Dört ucundan
bağlanmış bohçam hazır değil. Aklım yarı yollarda kalmış, feleğim gibi
hesaplarım da çoktan şaşmış benim.
Ama yine de Sen
beni de Kâbe’ye yüz vuran sonra duasını şaşıran bir Mecnun-ı bîçaren kabul et.
Yolların sonundayım, gidecek yerim yok, yolumu açık et.
Hazırlıklarını
tamamlamışların tatlı telâşıyla çıkmıyorum bu yola. Ezilmiş, hırpalanmışlarla
birlikte geliyorum. Küskünlerin, yorgunların kafilesindeyim ben de.

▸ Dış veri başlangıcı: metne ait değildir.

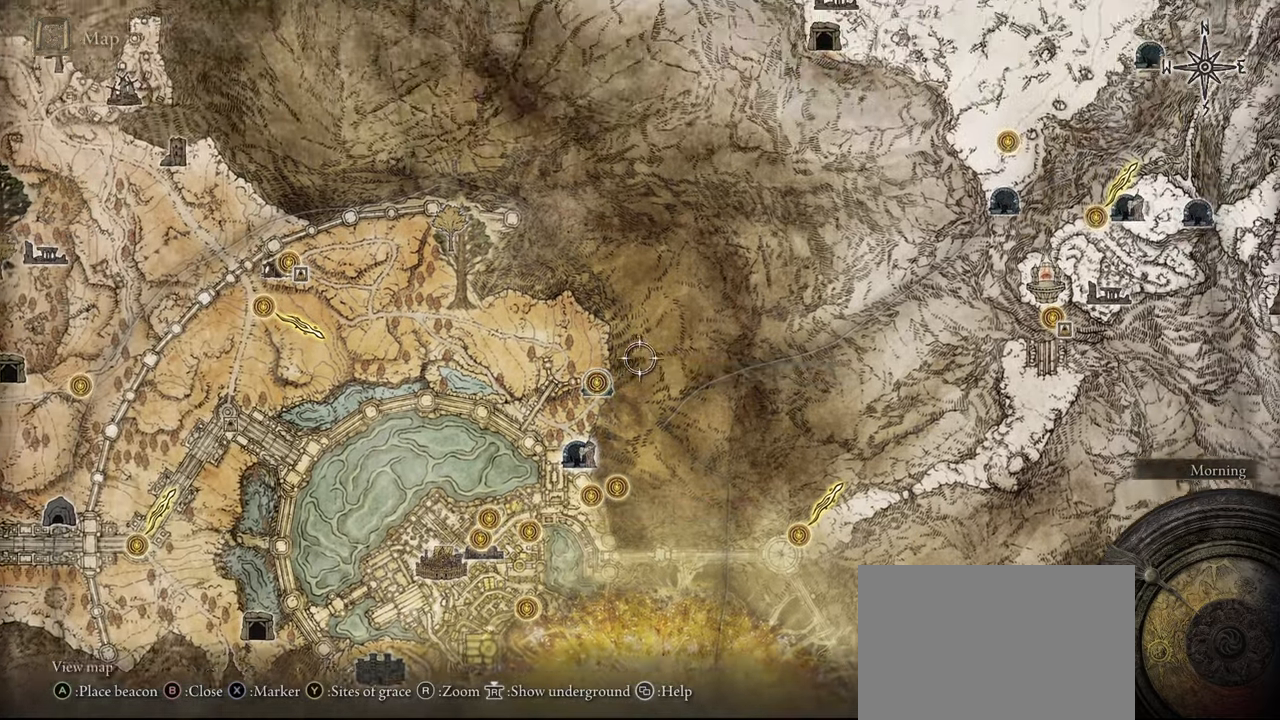
{"dt_ms": 500, "buttons": [], "left_stick": "up-right", "right_stick": "down-left", "events": [[67, "right_stick", "center"], [400, "right_stick", "down-left"]]}
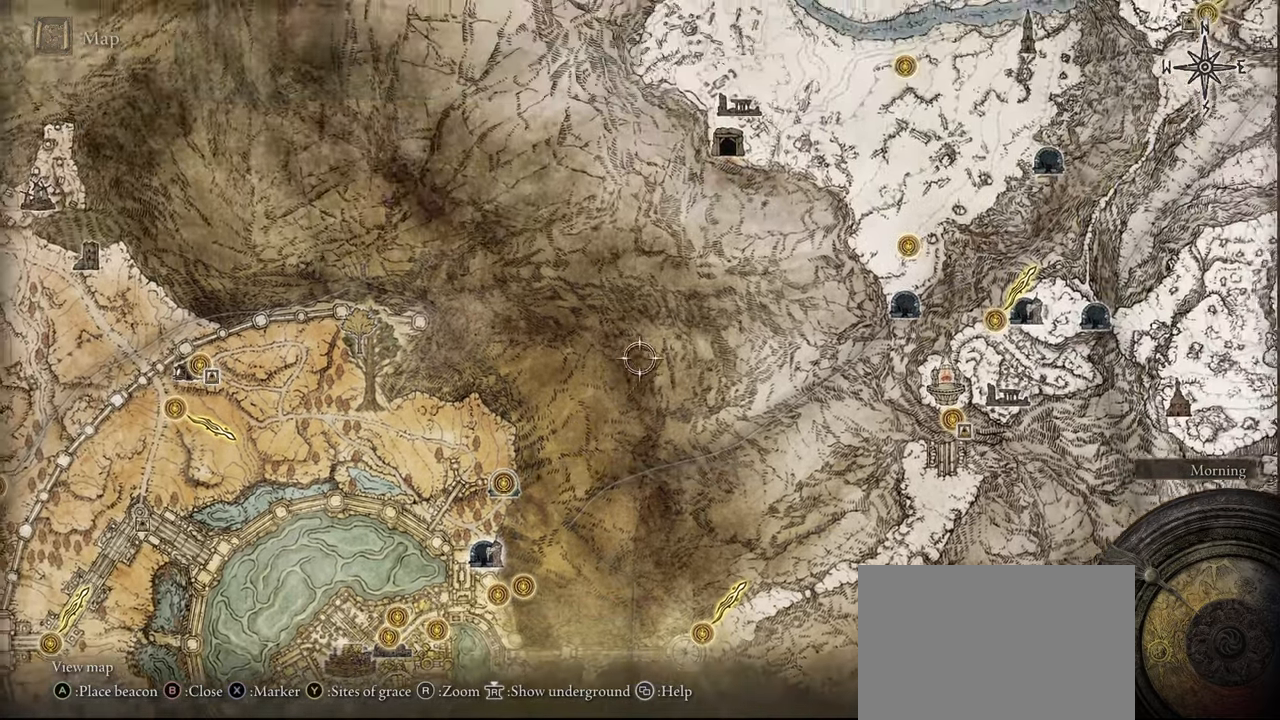
{"dt_ms": 500, "buttons": [], "left_stick": "up-right", "right_stick": "center", "events": [[100, "right_stick", "center"]]}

Kırgınların, yaralıların, gidecek yeri, atacak adımı kalmamışların, vurulmuş da
ortada kalmışların, ölmüş de cenazesi unutulmuşların grubundayım; yolunu
şaşırmışların, kendisini karanlık bir ormanın ortasında bulmuşların. Dilese de
oluvermemişlerden, ruhu defalarca yanan, derisi diri diri soyulan, her
defasında bir daha yansın diye bir daha yenilenlerindenim. Hiç yara almam
sanırken aldığım yaralarımdan tanınırım belki. Yürümeye mecali kalmamış da iki
koluna girip sürüklenen hastalar kafilesine kaydedilmiş olmalı adım.
Bu halde,
bilmiyorum ki neyi götürür neyi bırakırım? Ne’den bütünüyle kopar neye gönülden
bağlanırım? Neyi tanır neyi hatırlarım? Neyi unutur neyi şaşırırım? Gidip de
geri dönemem belki, nutkum tutulur, görüp de konuşamam. Taş kesilirim, iki sözü
bir araya getirip de anlamlı bir cümle kuramam, başına büyük bir harf sonuna
nokta koyamam.
Gördükten sonra
yazamam ihtimal. Olsun, aklıma düşen cümleyi kaydetmeyivereyim bu kez de.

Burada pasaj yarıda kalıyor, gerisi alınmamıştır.